=== Instructions to follow ===
Only lines holding the word "swirl" should be copied from the material.

=== Dataset content ===
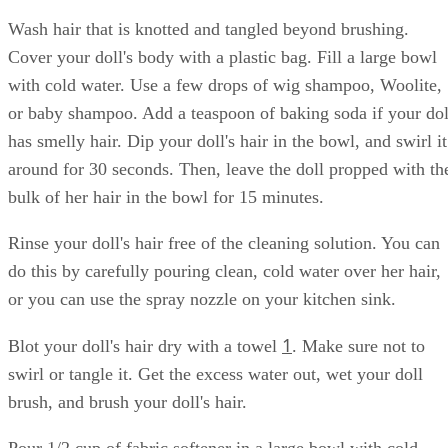
Wash hair that is knotted and tangled beyond brushing.
Cover your doll's body with a plastic bag. Fill a large bowl
with cold water. Use a few drops of wig shampoo, Woolite,
or baby shampoo. Add a teaspoon of baking soda if your dol
has smelly hair. Dip your doll's hair in the bowl, and swirl it
around for 30 seconds. Then, leave the doll propped with th
bulk of her hair in the bowl for 15 minutes.
Rinse your doll's hair free of the cleaning solution. You can
do this by carefully pouring clean, cold water over her hair,
or you can use the spray nozzle on your kitchen sink.
1
Blot your doll's hair dry with a towel
. Make sure not to
swirl or tangle it. Get the excess water out, wet your doll
brush, and brush your doll's hair.
Pour 1/2 cup of fabric softener in a large bowl with cold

=== Task answer ===
has smelly hair. Dip your doll's hair in the bowl, and swirl it
swirl or tangle it. Get the excess water out, wet your doll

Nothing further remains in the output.